EL LATIDO DE LO SAGRADO



Hay palabras que parecen antiguas y, sin embargo, siguen latiendo con fuerza en el corazón humano. Una de ellas es “sagrado”. En una sociedad acelerada, acostumbrada a medirlo todo por su utilidad inmediata, hablar de lo sagrado puede parecer extraño o incómodo. Pero basta detenerse ante una procesión en silencio, una iglesia abierta al caer la tarde o el rostro emocionado de alguien que reza para comprender que existe una dimensión de la vida que no puede reducirse al consumo o a la eficacia. 

Todas las culturas han reconocido de algún modo esta experiencia. El historiador de las religiones Mircea Eliade hablaba del homo religiosus, ese ser humano que busca lo eterno en medio de lo cotidiano. Y Rudolf Otto describía lo sagrado como una experiencia fascinante y tremenda a la vez: algo que atrae, conmueve y sobrecoge profundamente. Lo sagrado no es un adorno cultural añadido a la existencia; pertenece a la entraña misma de la condición humana. 

En la tradición cristiana, esta búsqueda alcanza una profundidad singular. Porque el cristianismo no presenta un Dios lejano, sino un Dios que entra en la historia y comparte la vida humana. Ahí radica una de las grandes originalidades de la fe cristiana: lo sagrado deja de ser solamente búsqueda para convertirse en encuentro. Y ese encuentro transforma también nuestra manera de comprender la identidad personal y colectiva. No somos individuos aislados; somos parte de una memoria, de una comunidad y de una historia que nos sostiene. 

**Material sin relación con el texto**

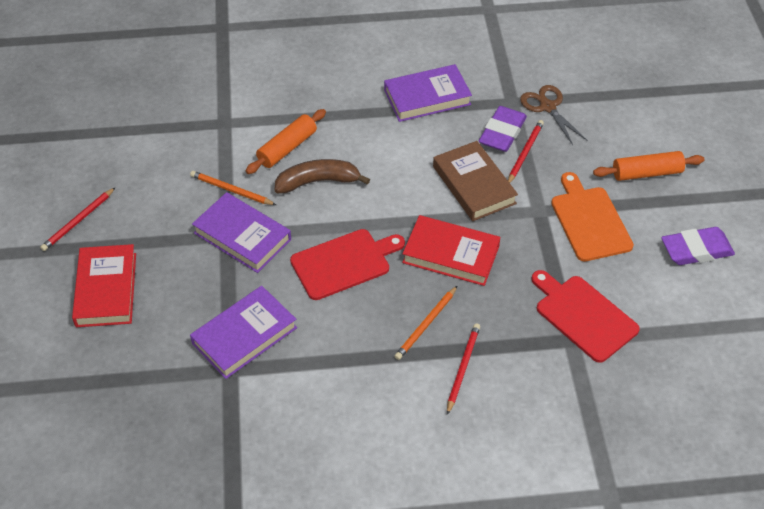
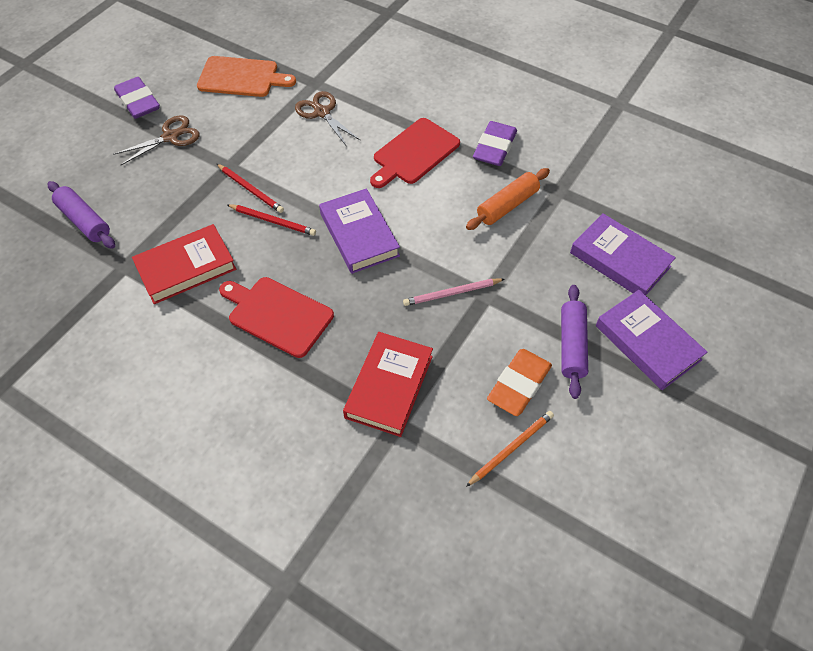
brown banana: 1 -> 0
brown book: 1 -> 0
brown scissors: 1 -> 2
orange eraser: 0 -> 1
orange pencil: 2 -> 1
orange rolling pin: 2 -> 1
pink pencil: 0 -> 1
purple rolling pin: 0 -> 2
red pencil: 3 -> 2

Por eso las fiestas populares, las romerías, las procesiones o las celebraciones litúrgicas poseen una fuerza que va mucho más allá del folclore. En ellas late la memoria profunda de un pueblo. Son espacios donde una comunidad se reconoce a sí misma a través de símbolos compartidos, de gestos heredados y de una belleza que habla incluso cuando faltan las palabras. El ser humano necesita signos que le recuerden quién es y a qué pertenece. 

La belleza ocupa aquí un lugar decisivo. La tradición cristiana siempre entendió que la belleza puede abrir caminos hacia la verdad y hacia Dios. El Papa Benedicto XVI insistía en que, en un mundo cansado de discursos, la belleza sigue teniendo la capacidad de tocar directamente el corazón humano. Basta pensar en el silencio de una catedral, en la música sacra, en la luz de los cirios durante una procesión o en el cuidado humilde con el que tantas personas preparan una celebración religiosa. Hay realidades que solo pueden comprenderse plenamente desde la contemplación. 

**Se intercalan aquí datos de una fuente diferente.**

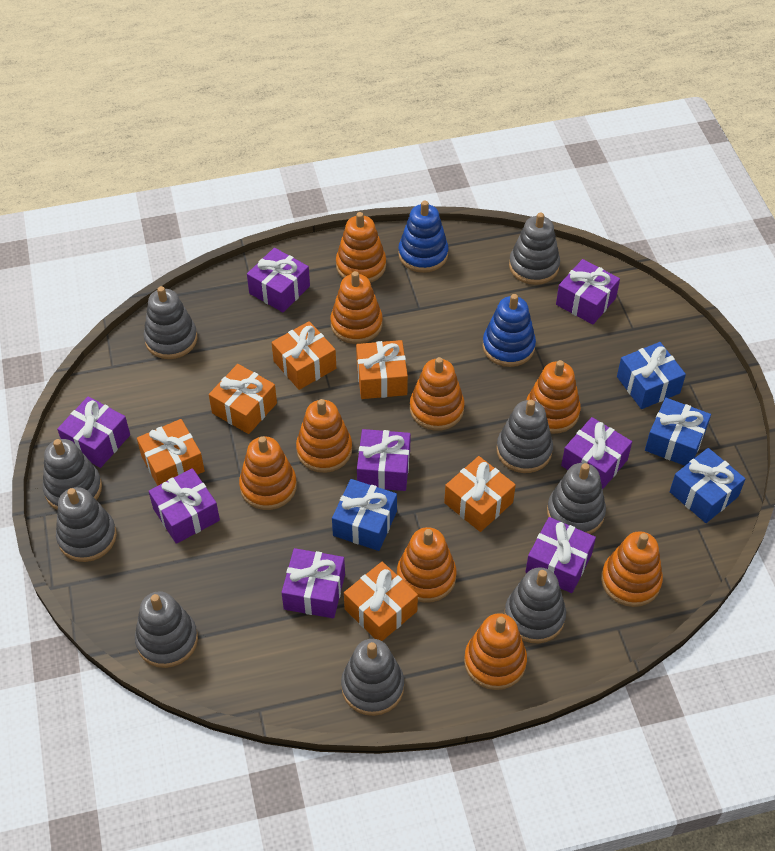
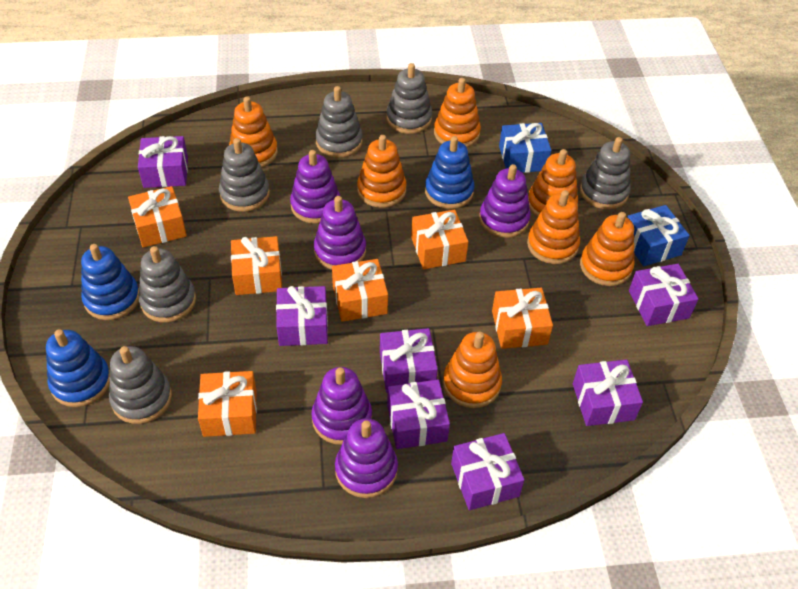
blue gift: 4 -> 2
blue stacking toy: 2 -> 3
grey stacking toy: 9 -> 6
orange stacking toy: 9 -> 7
purple gift: 8 -> 7
purple stacking toy: 0 -> 5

Sin embargo, también existe un riesgo evidente: convertir lo sagrado en simple espectáculo. Cuando las tradiciones pierden su alma y quedan reducidas a estética vacía o a mero consumo cultural, lo esencial termina desapareciendo. Se conserva la forma, pero se debilita el significado. Y entonces la belleza deja de elevar para convertirse únicamente en entretenimiento. Tal vez uno de los grandes desafíos de nuestro tiempo sea custodiar el sentido profundo de nuestras tradiciones para que no se vacíen de aquello que las hizo nacer. 

Pero lo sagrado no solo remite al pasado o a la identidad cultural; también abre el horizonte de la trascendencia. El ser humano vive siempre con una cierta inquietud interior, con la intuición de que nada puramente material logra colmar completamente el corazón. Agustin de Hipona lo expresó con aquella frase inmortal: “Nos hiciste, Señor, para Ti, y nuestro corazón está inquieto hasta que descanse en Ti”. La experiencia de lo sagrado nos recuerda precisamente eso: que la vida humana no se agota en lo inmediato, sino que permanece abierta a un horizonte más grande que nosotros mismos. 

Quizá por eso las sociedades que cuidan el latido de lo sagrado conservan también una parte esencial de su alma. No porque vivan encerradas en el pasado, sino porque saben que hay símbolos, memorias y esperanzas que sostienen la dignidad humana más allá de cualquier moda o coyuntura histórica. Cuando un pueblo pierde completamente el sentido de la trascendencia, corre el riesgo de olvidar también el valor profundo de la persona, de la belleza y de la esperanza. Y entonces la vida termina empobreciéndose silenciosamente.